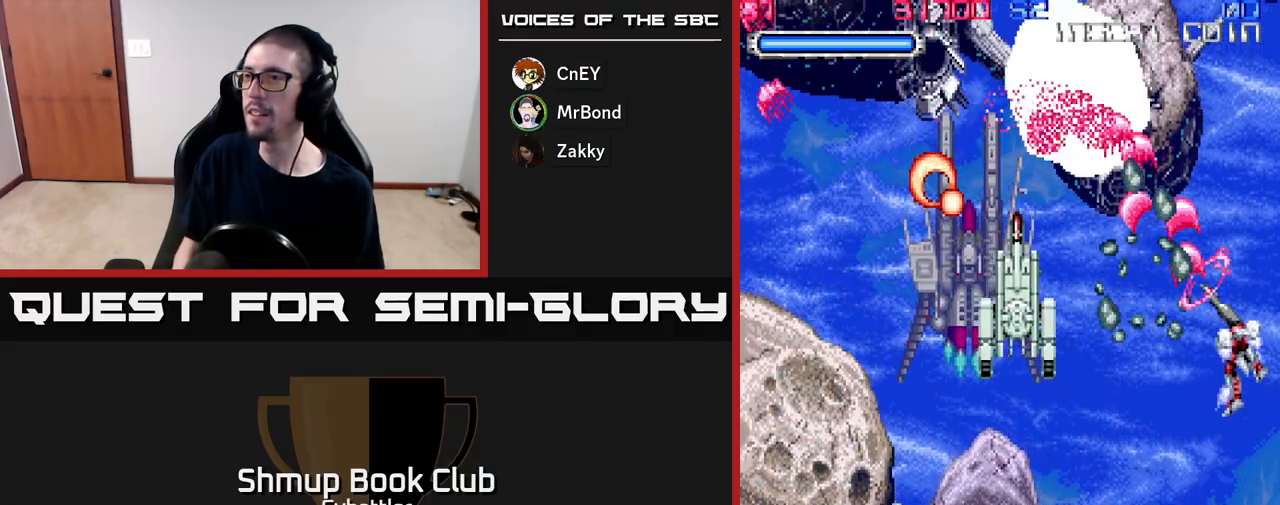
{"buttons": ["A", "DPAD_UP", "DPAD_LEFT"], "right_stick": "center", "events": [[100, "DPAD_DOWN", "up"], [100, "DPAD_RIGHT", "down"], [183, "DPAD_UP", "down"], [250, "DPAD_RIGHT", "up"], [333, "DPAD_LEFT", "down"]]}
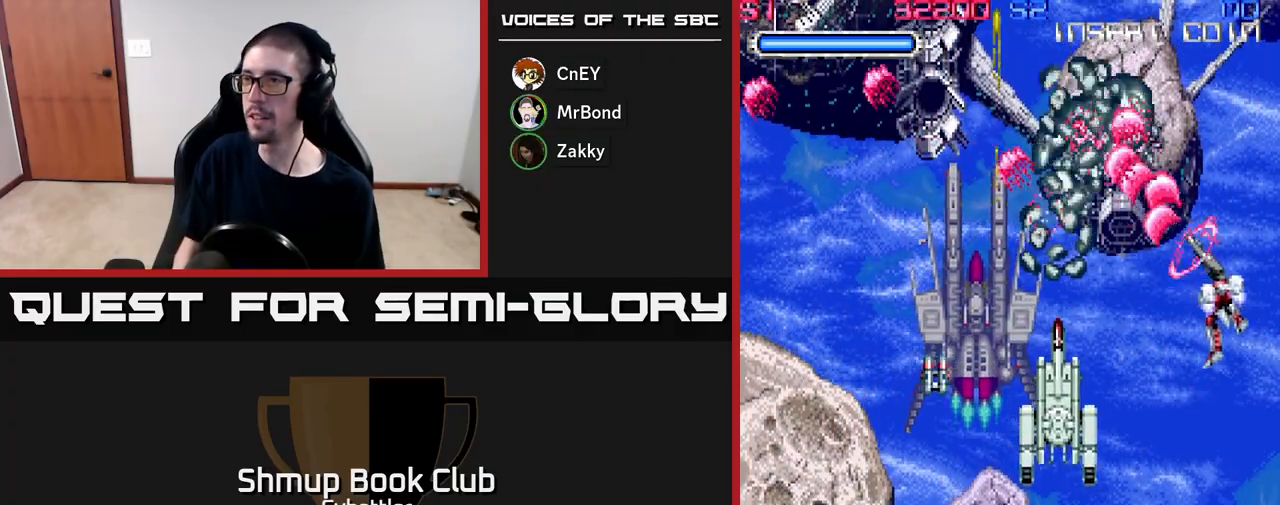
{"buttons": ["DPAD_LEFT"], "right_stick": "center", "events": [[17, "DPAD_UP", "up"], [150, "DPAD_DOWN", "down"], [267, "A", "up"], [467, "DPAD_DOWN", "up"]]}
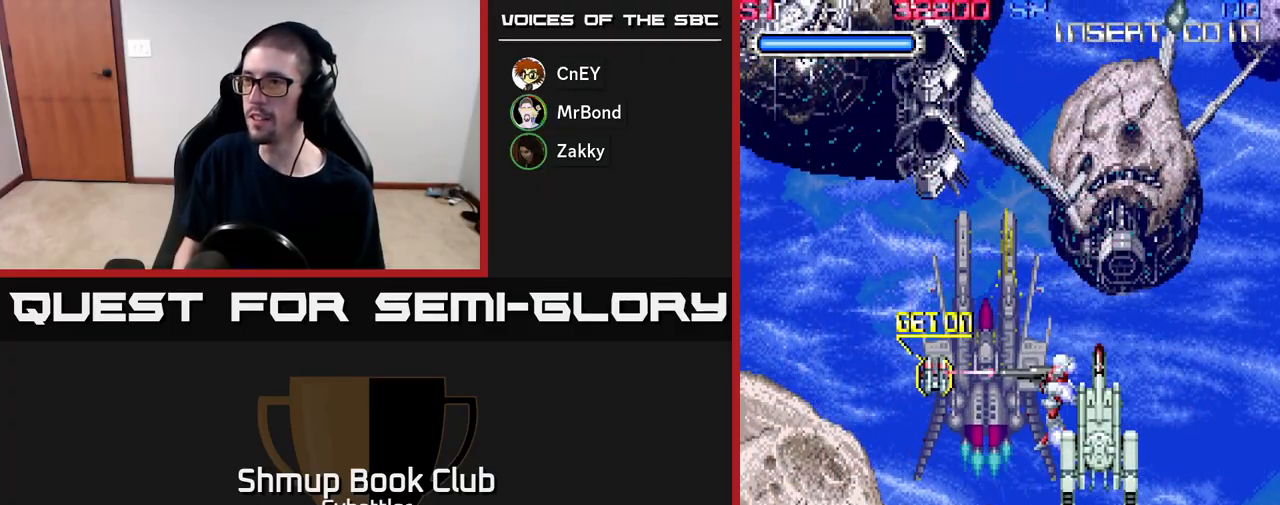
{"buttons": [], "right_stick": "center", "events": [[283, "DPAD_UP", "down"], [333, "DPAD_LEFT", "up"], [433, "DPAD_UP", "up"]]}
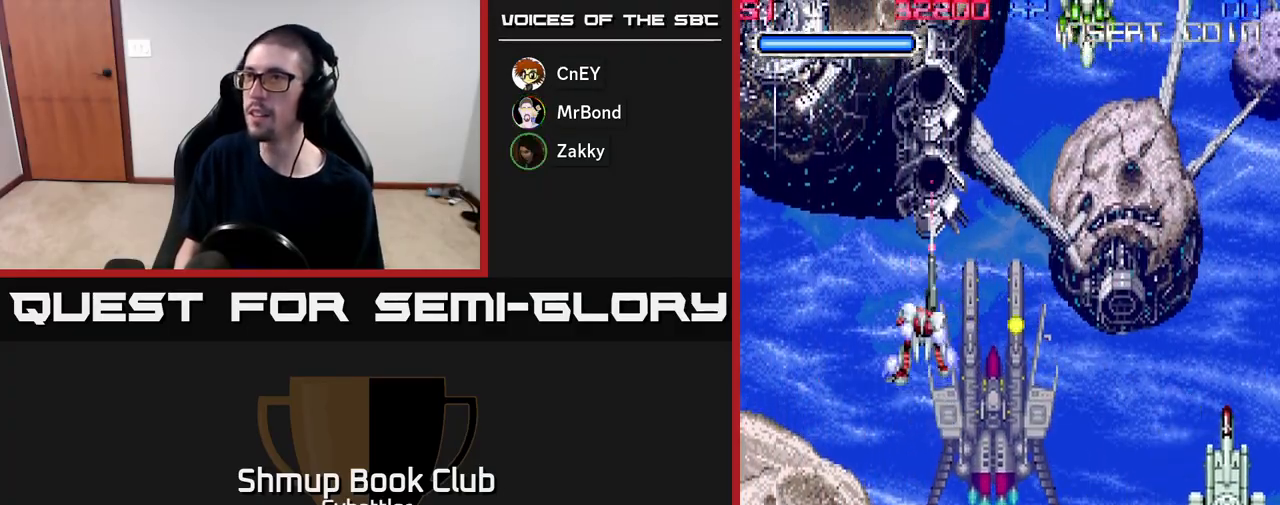
{"buttons": ["DPAD_DOWN"], "right_stick": "center", "events": [[200, "DPAD_UP", "down"], [233, "DPAD_RIGHT", "down"], [283, "A", "down"], [383, "DPAD_UP", "up"], [467, "DPAD_RIGHT", "up"], [483, "A", "up"], [483, "DPAD_DOWN", "down"]]}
┄┄┄┄┄┄┄┄┄┄
**How to complete this task:** When you write out the material again, keep every word exact and omit the pictures.

**Solution for this problem:**
{"buttons": ["A", "DPAD_UP", "DPAD_LEFT"], "right_stick": "center", "events": [[100, "DPAD_DOWN", "up"], [100, "DPAD_RIGHT", "down"], [183, "DPAD_UP", "down"], [250, "DPAD_RIGHT", "up"], [333, "DPAD_LEFT", "down"]]}
{"buttons": ["DPAD_LEFT"], "right_stick": "center", "events": [[17, "DPAD_UP", "up"], [150, "DPAD_DOWN", "down"], [267, "A", "up"], [467, "DPAD_DOWN", "up"]]}
{"buttons": [], "right_stick": "center", "events": [[283, "DPAD_UP", "down"], [333, "DPAD_LEFT", "up"], [433, "DPAD_UP", "up"]]}
{"buttons": ["DPAD_DOWN"], "right_stick": "center", "events": [[200, "DPAD_UP", "down"], [233, "DPAD_RIGHT", "down"], [283, "A", "down"], [383, "DPAD_UP", "up"], [467, "DPAD_RIGHT", "up"], [483, "A", "up"], [483, "DPAD_DOWN", "down"]]}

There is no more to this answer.